THE PROBLEM: A line belongs in the answer if it contains "Cèmuhî"; copy every such line from the entries below.
──────── LISTED RECORDS ────────
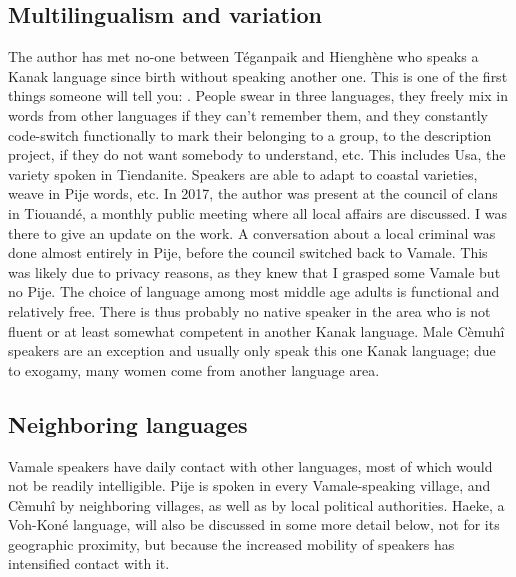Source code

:  \subsection{Multilingualism and variation}
 \label{sec:Multiling}
 The author has met no-one between Téganpaik and Hienghène who speaks a Kanak language since birth without speaking another one. This is one of the first things someone will tell you: . People swear in three languages, they freely mix in words from other languages if they can't remember them, and they constantly code-switch functionally to mark their belonging to a group, to the description project, if they do not want somebody to understand, etc. This includes Usa, the variety spoken in Tiendanite. Speakers are able to adapt to coastal varieties, weave in Pije words, etc. In 2017, the author was present at the council of clans in Tiouandé, a monthly public meeting where all local affairs are discussed. I was there to give an update on the work. A conversation about a local criminal was done almost entirely in Pije, before the council switched back to Vamale. %
 This was likely due to privacy reasons, as they knew that I grasped some Vamale but no Pije. The choice of language among most middle age adults is functional and relatively free. There is thus probably no native speaker in the area who is not fluent or at least somewhat competent in another Kanak language. Male Cèmuhî speakers are an exception and usually only speak this one Kanak language; due to exogamy, many women come from another language area.
 
 \subsection{Neighboring languages}
 \label{ssec:neighbors}
 Vamale speakers have daily contact with other languages, most of which would not be readily intelligible. Pije is spoken in every Vamale-speaking village, and Cèmuhî by neighboring villages, as well as by local political authorities. Haeke, a Voh-Koné language, will also be discussed in some more detail below, not for its geographic proximity, but because the increased mobility of speakers has intensified contact with it. %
────────
EXPECTED OUTPUT:
 This was likely due to privacy reasons, as they knew that I grasped some Vamale but no Pije. The choice of language among most middle age adults is functional and relatively free. There is thus probably no native speaker in the area who is not fluent or at least somewhat competent in another Kanak language. Male Cèmuhî speakers are an exception and usually only speak this one Kanak language; due to exogamy, many women come from another language area.
 Vamale speakers have daily contact with other languages, most of which would not be readily intelligible. Pije is spoken in every Vamale-speaking village, and Cèmuhî by neighboring villages, as well as by local political authorities. Haeke, a Voh-Koné language, will also be discussed in some more detail below, not for its geographic proximity, but because the increased mobility of speakers has intensified contact with it. %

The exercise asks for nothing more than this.